21 February 2017 § 1 Comment
21 February 2017
I have been composing in my head a lot and then deleting or forgetting it all, which is surely a sign of failing to stop once and a while and write with my physical hands and a physical pen. Studying for boards is an absurd, unnecessarily grueling process that perhaps deserves its own post—or rather, it deserves nothing, but this one thing represents so many things that are perverse about medical education, and an intelligent exploration of that is better than complaining.
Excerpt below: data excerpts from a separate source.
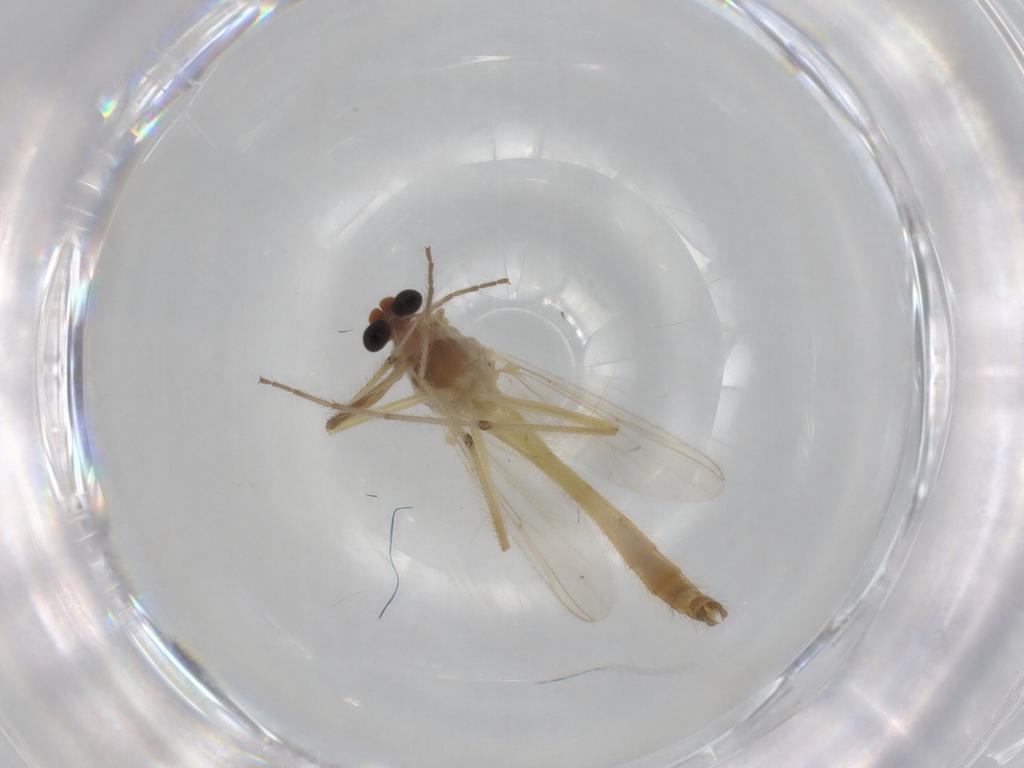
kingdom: Animalia
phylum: Arthropoda
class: Insecta
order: Diptera
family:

In the meantime, I will focus on a fulfilling source of choice for me, which is getting dressed. Especially when considering that the limitations on what I wear take effect in a few months, I enjoy putting together things that I usually reserve for completely separate ensembles. Although I dress by intuition, and reasoning usually ruins the process (which isn’t necessarily art, but it’s a process that often stretches me, because I like thinking about what physical things say about abstract things), recently I have found that setting my intention for the day, or focusing on one emotion, or wondering what the sartorial equivalent of a cup of bancha hojicha is (more on that in future), has expanded that feeling of intuition and led me to find new ways of putting together old things. This idea has given me a sense of being grounded, of the creativity that comes of the recombination of what is already comfortably in my life. Native elements, rearranged, promise near-infinite variety and newness, in a comforting and somehow fresh way that actual new things cannot give.
In my physical body, fatigue is growing, and so when my homemade espresso—2 tablespoons of coffee and 2-3 ounces of water, made in a French press and sipped with a sleepy eyed gaze—was brewing at 7 o’clock this morning, I pulled out my Willy Wonka sweater and put on the sweetness I lacked.